Thyssenkrupp delivered strong business performance in the third quarter of the 2024/2025 fiscal year despite challenging market conditions. In the April-June period, order intake increased by EUR 10.1 billion (increasing 21%), driven by contributions from the Marine Systems segment. Sales decreased to EUR 8.2 billion (previous year EUR 9.0 billion) due to price and demand factors. Adjusted EBITDA increased to EUR 155 million (previous year EUR 149 million), supported by the APEX performance program. Free cash flow before M\&A reached EUR 227 million, exceeding the previous year's (EUR 256 million).
thyssenkrupp AG CEO Miguel López stated, “The past quarter was marked by macroeconomic uncertainties. Despite weak market conditions in the automotive, engineering and construction sectors, we kept our earnings stable thanks to APEX and cost-cutting measures. We are also making progress on strategic issues; we aim to list our maritime activities on the stock exchange this year and successfully carry out the restructuring process for Steel Europe.”
The group increased order intake from EUR 8.4 billion in the same period last year to EUR 10.1 billion, with the Marine Systems segment achieving significant growth thanks to orders from Singapore and service orders from the German Navy. Demand in the Automotive Technologies segment remained limited. The Steel Europe and Materials Services segments were affected by declines due to price and demand factors. The Decarbon Technologies segment performed below the previous year.
Group sales decreased to EUR 8.2 billion, affected by low demand and prices in the Automotive Technologies, Materials Services, and Steel Europe segments. The Decarbon Technologies segment also remained generally below last year's level. Marine Systems managed to increase its sales with new construction and service projects.
Adjusted EBITDA reached EUR 155 million, supported by earnings growth in the Decarbon Technologies segment and positive one-off effects. Low sales and reduced capacity utilization in Steel Europe negatively impacted earnings. Earnings in Marine Systems were affected by higher costs related to the goal of establishing an independent setup.

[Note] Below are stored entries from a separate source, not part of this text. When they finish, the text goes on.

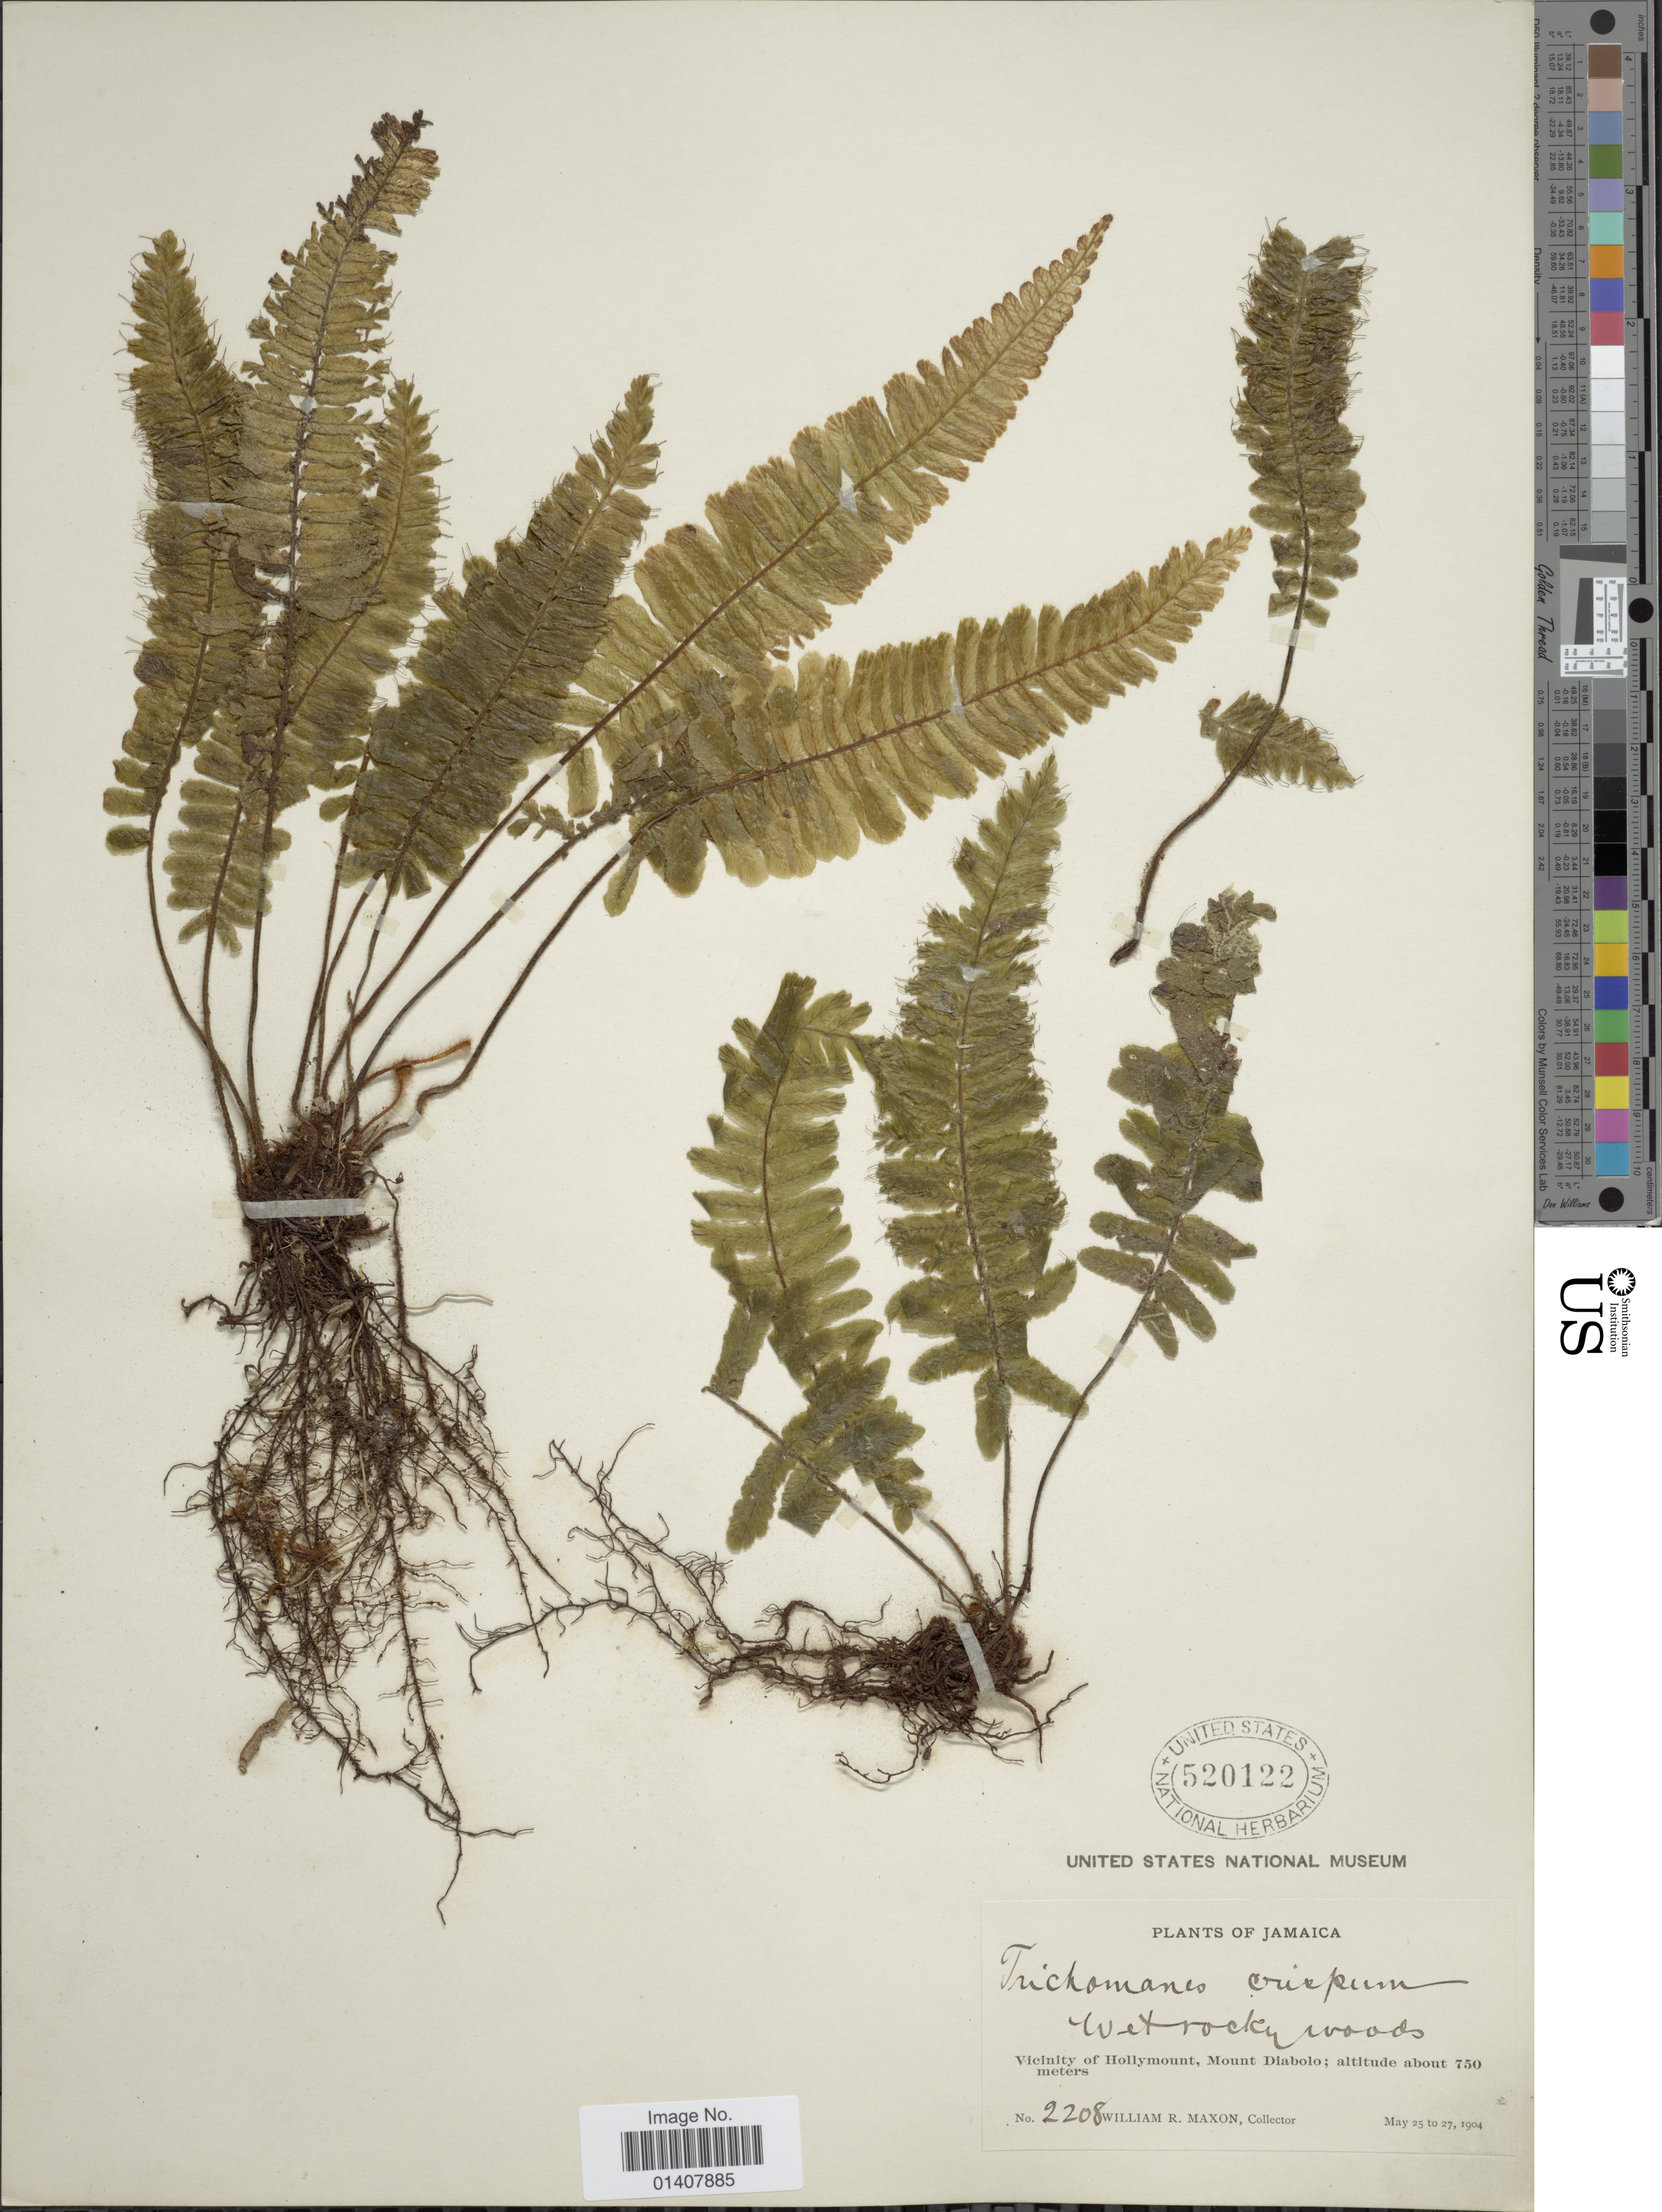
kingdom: Plantae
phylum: Tracheophyta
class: Polypodiopsida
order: Hymenophyllales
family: Hymenophyllaceae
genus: Trichomanes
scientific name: Trichomanes crispum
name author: L.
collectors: W. R. Maxon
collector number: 2208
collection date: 1904-05-25/1904-05-27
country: Jamaica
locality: Viciity of Hollymount, Mount Diabolo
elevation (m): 750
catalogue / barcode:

Free cash flow before M\&A came in at EUR 227 million, above the previous year's level. As of June 30, 2025, net financial assets stood at EUR 3.7 billion, with cash and unused credit lines totaling EUR 5.7 billion.
Net loss amounted to EUR 255 million, driven by approximately EUR 135 million in tax effects related to the preparation for the separation of Marine Systems, around EUR 100 million in impairments in Steel Europe, and EUR 70 million in restructuring expenses in Automotive Technologies. After deducting minority interests, net income was EUR 278 million, with earnings per share at EUR 0.45. Equity reached EUR 9.9 billion, with the equity ratio just below 35%.
By segment, thyssenkrupp is continuing its restructuring process as planned. Automotive Technologies will adopt a new structure of four business units as of October 1, 2025; cost-cutting measures, including the reduction of around 1,800 jobs, will generate savings of more than EUR 150 million. Decarbon Technologies is contributing to the sustainable transformation of energy-intensive industries, Materials Services is strengthening its supply chain services, and Steel Europe is continuing its strategic restructuring.
Marine Systems will be listed independently on the stock exchange with minority shareholders transferring their shares, and 49% of the new TKMS AG & Co. KGaA will be transferred directly to thyssenkrupp AG shareholders. Expected demand growth and geostrategic developments in the coming years will provide growth opportunities for TKMS.
For the 2024/2025 fiscal year, the group updated its sales forecasts for the Automotive Technologies, Materials Services, and Steel Europe segments. Sales are expected to be in the range of 5–7%, and the adjusted EBITDA forecast has been narrowed to the lower end of EUR 600–1,000 million. Investments are planned in the range of EUR 1,400–1,600 million. Free cash flow before M\&A is expected to be between EUR 0–300 million, and net profit is forecast to be between EUR 100–500 million.
thyssenkrupp AG CFO Dr. Axel Hamann stated , “Despite challenging market conditions, we are confident of achieving our positive free cash flow target before M\&A. Structural measures to increase efficiency and reduce costs are being systematically implemented across all segments.”